→ **Given instruction**: Render the part that opens with the line containing "this 1089×1079 image." and closes with the line containing "[1545, 962, 1556, 968] StreetNumber: 1042" as a Markdown table with columns Row and Line text. Number each row and leave out blank lines.

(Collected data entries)
########
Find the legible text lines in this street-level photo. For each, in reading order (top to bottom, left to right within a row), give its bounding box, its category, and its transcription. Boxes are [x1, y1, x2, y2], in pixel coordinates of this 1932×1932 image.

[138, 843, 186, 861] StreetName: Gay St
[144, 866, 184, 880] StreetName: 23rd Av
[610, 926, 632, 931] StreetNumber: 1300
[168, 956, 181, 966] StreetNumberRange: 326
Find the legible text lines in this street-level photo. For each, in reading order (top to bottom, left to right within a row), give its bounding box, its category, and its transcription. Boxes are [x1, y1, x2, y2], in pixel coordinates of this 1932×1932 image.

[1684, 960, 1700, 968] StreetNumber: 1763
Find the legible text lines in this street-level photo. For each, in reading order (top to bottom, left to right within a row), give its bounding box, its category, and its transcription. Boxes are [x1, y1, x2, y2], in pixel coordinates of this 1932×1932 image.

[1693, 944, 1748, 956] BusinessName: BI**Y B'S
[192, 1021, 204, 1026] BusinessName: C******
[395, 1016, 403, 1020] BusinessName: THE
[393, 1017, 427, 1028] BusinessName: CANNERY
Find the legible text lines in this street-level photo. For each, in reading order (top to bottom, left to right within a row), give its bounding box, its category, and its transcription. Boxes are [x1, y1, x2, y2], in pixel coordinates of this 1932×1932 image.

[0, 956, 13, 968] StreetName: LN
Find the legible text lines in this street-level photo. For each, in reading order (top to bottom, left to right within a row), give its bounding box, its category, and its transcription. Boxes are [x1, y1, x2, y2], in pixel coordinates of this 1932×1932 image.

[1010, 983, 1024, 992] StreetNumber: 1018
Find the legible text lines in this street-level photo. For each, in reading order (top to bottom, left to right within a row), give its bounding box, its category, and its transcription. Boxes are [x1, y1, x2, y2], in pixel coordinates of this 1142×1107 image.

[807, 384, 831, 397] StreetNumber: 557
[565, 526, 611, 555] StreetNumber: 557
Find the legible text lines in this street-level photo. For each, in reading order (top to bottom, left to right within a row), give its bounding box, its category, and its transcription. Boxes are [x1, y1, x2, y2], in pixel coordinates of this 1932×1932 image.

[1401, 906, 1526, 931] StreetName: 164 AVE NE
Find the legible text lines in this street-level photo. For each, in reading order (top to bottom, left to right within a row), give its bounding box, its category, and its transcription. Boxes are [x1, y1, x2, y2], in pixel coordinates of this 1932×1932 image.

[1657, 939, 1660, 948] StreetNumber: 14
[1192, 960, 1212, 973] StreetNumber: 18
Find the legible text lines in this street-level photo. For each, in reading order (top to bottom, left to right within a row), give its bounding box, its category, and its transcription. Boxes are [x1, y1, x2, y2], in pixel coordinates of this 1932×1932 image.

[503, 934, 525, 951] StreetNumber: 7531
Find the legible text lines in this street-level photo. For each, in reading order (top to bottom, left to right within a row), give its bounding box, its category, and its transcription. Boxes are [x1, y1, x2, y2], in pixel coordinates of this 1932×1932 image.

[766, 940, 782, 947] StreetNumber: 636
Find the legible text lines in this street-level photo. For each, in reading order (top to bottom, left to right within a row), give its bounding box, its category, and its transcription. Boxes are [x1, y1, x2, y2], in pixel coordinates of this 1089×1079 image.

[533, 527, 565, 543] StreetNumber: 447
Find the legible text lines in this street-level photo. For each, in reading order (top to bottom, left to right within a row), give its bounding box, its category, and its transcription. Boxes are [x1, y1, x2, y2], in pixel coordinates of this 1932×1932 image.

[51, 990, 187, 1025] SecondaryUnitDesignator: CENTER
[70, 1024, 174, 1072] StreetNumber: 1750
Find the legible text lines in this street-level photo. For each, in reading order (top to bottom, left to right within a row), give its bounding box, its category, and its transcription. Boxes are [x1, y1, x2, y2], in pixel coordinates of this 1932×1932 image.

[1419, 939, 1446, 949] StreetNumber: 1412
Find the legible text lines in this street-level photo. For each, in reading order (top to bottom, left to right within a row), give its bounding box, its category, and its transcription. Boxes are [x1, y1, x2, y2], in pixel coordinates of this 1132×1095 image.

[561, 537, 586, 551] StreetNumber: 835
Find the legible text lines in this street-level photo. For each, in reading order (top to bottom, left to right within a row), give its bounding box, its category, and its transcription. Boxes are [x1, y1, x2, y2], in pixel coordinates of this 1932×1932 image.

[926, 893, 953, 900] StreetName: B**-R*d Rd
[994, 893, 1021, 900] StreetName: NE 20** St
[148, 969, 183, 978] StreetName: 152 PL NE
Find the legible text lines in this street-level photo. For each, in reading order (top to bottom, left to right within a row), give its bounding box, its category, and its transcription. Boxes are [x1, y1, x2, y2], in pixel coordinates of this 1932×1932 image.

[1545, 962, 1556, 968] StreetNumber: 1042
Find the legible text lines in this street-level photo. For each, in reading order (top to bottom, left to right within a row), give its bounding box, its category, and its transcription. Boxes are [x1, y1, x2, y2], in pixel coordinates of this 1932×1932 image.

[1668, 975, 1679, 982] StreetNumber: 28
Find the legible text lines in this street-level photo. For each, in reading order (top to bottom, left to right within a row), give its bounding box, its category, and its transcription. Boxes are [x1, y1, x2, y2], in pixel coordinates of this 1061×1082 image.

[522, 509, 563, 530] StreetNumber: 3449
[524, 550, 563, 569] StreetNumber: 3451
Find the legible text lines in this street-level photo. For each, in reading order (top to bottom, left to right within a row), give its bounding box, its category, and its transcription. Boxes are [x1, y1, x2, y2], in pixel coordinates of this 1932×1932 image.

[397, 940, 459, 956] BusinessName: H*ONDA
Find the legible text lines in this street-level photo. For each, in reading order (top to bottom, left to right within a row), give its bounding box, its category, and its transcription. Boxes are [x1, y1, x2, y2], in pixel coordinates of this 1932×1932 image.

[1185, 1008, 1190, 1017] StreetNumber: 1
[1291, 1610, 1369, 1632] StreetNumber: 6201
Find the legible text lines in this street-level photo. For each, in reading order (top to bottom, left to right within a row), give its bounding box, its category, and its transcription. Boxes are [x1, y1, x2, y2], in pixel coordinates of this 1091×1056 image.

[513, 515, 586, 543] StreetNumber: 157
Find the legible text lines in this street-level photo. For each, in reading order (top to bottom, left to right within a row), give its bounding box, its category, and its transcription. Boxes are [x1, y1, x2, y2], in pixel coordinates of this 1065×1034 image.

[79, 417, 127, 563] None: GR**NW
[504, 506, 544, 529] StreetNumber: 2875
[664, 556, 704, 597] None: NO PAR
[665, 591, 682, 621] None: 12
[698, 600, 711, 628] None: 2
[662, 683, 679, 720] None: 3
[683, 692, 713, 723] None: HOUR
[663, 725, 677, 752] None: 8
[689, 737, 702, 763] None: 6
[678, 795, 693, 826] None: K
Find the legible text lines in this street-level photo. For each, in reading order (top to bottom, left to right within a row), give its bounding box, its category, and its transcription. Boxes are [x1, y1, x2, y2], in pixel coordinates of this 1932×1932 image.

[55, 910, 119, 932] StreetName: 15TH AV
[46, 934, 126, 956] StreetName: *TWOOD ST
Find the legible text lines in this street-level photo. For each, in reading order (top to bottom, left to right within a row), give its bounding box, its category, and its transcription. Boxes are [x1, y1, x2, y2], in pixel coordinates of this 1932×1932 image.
########
→ **Response to this task**:
| Row | Line text |
|---|---|
| 1 | Find the legible text lines in this street-level photo. For each, in reading order (top to bottom, left to right within a row), give its bounding box, its category, and its transcription. Boxes are [x1, y1, x2, y2], in pixel coordinates of this 1089×1079 image. |
| 2 | [533, 527, 565, 543] StreetNumber: 447 |
| 3 | Find the legible text lines in this street-level photo. For each, in reading order (top to bottom, left to right within a row), give its bounding box, its category, and its transcription. Boxes are [x1, y1, x2, y2], in pixel coordinates of this 1932×1932 image. |
| 4 | [51, 990, 187, 1025] SecondaryUnitDesignator: CENTER |
| 5 | [70, 1024, 174, 1072] StreetNumber: 1750 |
| 6 | Find the legible text lines in this street-level photo. For each, in reading order (top to bottom, left to right within a row), give its bounding box, its category, and its transcription. Boxes are [x1, y1, x2, y2], in pixel coordinates of this 1932×1932 image. |
| 7 | [1419, 939, 1446, 949] StreetNumber: 1412 |
| 8 | Find the legible text lines in this street-level photo. For each, in reading order (top to bottom, left to right within a row), give its bounding box, its category, and its transcription. Boxes are [x1, y1, x2, y2], in pixel coordinates of this 1132×1095 image. |
| 9 | [561, 537, 586, 551] StreetNumber: 835 |
| 10 | Find the legible text lines in this street-level photo. For each, in reading order (top to bottom, left to right within a row), give its bounding box, its category, and its transcription. Boxes are [x1, y1, x2, y2], in pixel coordinates of this 1932×1932 image. |
| 11 | [926, 893, 953, 900] StreetName: B**-R*d Rd |
| 12 | [994, 893, 1021, 900] StreetName: NE 20** St |
| 13 | [148, 969, 183, 978] StreetName: 152 PL NE |
| 14 | Find the legible text lines in this street-level photo. For each, in reading order (top to bottom, left to right within a row), give its bounding box, its category, and its transcription. Boxes are [x1, y1, x2, y2], in pixel coordinates of this 1932×1932 image. |
| 15 | [1545, 962, 1556, 968] StreetNumber: 1042 |